Expletus Logo
EXPLETUS
Blog
AI Architecture4 min read

RAG is a data system, not a prompt trick

Why reliable retrieval-augmented generation depends more on document structure, retrieval policy, evaluation, and access control than on a clever prompt.

Retrieval-augmented generation is often explained as a simple recipe: split documents into chunks, embed them, retrieve the nearest matches, and place them in a prompt.

That recipe is enough for a demo. It is not enough for a dependable system.

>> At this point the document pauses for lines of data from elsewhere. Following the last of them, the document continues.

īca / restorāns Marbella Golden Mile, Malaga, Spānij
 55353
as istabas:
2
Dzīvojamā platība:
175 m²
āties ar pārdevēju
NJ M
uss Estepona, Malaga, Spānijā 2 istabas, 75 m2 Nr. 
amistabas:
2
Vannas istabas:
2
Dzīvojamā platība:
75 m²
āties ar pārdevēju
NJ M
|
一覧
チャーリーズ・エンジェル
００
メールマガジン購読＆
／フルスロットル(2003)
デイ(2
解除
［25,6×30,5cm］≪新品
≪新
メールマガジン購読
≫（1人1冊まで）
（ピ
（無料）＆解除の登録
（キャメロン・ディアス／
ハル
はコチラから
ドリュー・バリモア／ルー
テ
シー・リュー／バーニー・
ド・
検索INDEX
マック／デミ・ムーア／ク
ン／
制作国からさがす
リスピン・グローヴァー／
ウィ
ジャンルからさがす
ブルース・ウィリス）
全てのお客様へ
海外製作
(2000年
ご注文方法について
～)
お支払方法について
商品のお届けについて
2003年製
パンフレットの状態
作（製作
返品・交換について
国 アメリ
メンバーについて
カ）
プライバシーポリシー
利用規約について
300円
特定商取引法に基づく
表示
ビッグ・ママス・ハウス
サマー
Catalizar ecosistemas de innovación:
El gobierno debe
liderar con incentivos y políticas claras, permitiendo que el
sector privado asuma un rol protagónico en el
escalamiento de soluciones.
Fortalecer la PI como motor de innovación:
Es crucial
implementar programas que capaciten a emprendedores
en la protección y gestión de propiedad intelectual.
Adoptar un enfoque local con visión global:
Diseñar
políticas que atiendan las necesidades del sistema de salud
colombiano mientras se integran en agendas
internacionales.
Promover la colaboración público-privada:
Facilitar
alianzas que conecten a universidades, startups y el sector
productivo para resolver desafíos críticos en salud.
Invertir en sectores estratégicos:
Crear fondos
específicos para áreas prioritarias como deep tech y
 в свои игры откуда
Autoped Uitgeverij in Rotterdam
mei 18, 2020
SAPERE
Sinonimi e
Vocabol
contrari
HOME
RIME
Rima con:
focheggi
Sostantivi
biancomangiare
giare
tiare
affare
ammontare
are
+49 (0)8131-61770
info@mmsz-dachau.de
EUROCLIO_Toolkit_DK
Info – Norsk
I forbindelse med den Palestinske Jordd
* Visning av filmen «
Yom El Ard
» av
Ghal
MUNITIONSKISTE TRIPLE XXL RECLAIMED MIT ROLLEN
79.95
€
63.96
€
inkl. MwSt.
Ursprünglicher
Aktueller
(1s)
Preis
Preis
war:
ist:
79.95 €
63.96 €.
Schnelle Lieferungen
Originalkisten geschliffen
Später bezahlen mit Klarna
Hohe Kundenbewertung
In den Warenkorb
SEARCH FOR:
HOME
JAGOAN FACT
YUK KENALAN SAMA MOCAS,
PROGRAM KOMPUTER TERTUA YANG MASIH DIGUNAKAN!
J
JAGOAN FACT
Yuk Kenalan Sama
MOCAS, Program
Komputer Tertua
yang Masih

Production RAG is a data system with a language model at the end. Its quality depends on ingestion, document structure, permissions, ranking, freshness, citation, and evaluation. A stronger model can improve the final answer, but it cannot reliably repair missing or wrongly retrieved evidence.

The real pipeline

A useful RAG pipeline has at least five stages:

  1. Ingestion: collect documents, preserve metadata, and detect changes.
  2. Representation: decide what a retrievable unit means for each document type.
  3. Retrieval: find candidate evidence using lexical, semantic, or structured search.
  4. Assembly: select, order, and compress evidence for the model.
  5. Generation: answer from the evidence and expose uncertainty or citations.

Every stage can fail independently. Treating the whole pipeline as “vector search” hides where the errors actually come from.

Chunking is a modeling decision

Fixed chunks of 500 tokens are convenient, but documents are not naturally made of equal rectangles.

A policy document has sections and exceptions. Source code has symbols and dependencies. A support thread has chronology. A spreadsheet has rows, columns, formulas, and headers. Splitting all of them by character count destroys useful structure.

Good chunking follows the information:

  • Keep headings with the paragraphs they govern.
  • Preserve table headers with relevant rows.
  • Index code by symbol while retaining file and dependency metadata.
  • Keep conversation turns in temporal order.
  • Store parent-child relationships so retrieval can expand around a match.

The embedding is only as meaningful as the unit it represents.

Semantic similarity is not relevance

An embedding retrieves text with a related meaning. That is not always the evidence the user needs.

Exact identifiers, dates, product codes, legal clauses, and error messages often benefit from lexical search. Broader questions benefit from semantic search. Filters may be required for tenant, language, date, document status, or permission level.

This is why mature systems often use hybrid retrieval:

LayerWhat it is good at
Lexical searchExact names, codes, phrases, and rare terms
Vector searchParaphrases and conceptual similarity
Metadata filtersScope, permissions, freshness, and document type
RerankingComparing candidates against the complete question

Retrieval should be a policy, not one database query.

More context can make the answer worse

Adding the top twenty chunks feels safer than adding the top five. It can instead dilute the useful evidence, introduce contradictions, increase latency, and make citations ambiguous.

The goal is not maximum context. It is the smallest sufficient evidence set.

A practical assembler can remove duplicates, group passages from the same source, prefer current documents, and reserve space for instructions and tool results. For long sources, it can retrieve a precise passage and then expand to its parent section.

Evaluate retrieval separately from generation

Teams often read a few answers and decide that the system “feels good.” That mixes two different questions:

  1. Did the system retrieve the evidence needed to answer?
  2. Did the model use that evidence correctly?

Build a small set of real questions with known relevant sources. Measure whether those sources appear in the candidates, whether the final context contains them, and whether the answer is supported.

Useful failure labels include:

  • Source was never ingested.
  • Correct chunk existed but was not retrieved.
  • Correct candidate was removed during assembly.
  • Retrieved sources conflicted.
  • Model ignored or misread correct evidence.
  • Answer should have abstained.

These labels tell an engineering team what to fix.

Permissions belong inside retrieval

Filtering a generated answer after retrieval is too late. Private information has already entered the model context.

Authorization must constrain the candidate set before content is retrieved. The retrieval layer needs the same seriousness as an API or database: tenant boundaries, user roles, audit logs, deletion behavior, and source-level permissions.

Our opinion

RAG is useful, but it is frequently sold as a shortcut around information architecture. It is the opposite. RAG makes the quality of your information architecture visible.

The systems that last will not be the ones with the cleverest “chat with your documents” prompt. They will be the ones that can explain which sources were available, why particular evidence was selected, what permissions were applied, and how retrieval quality is measured over time.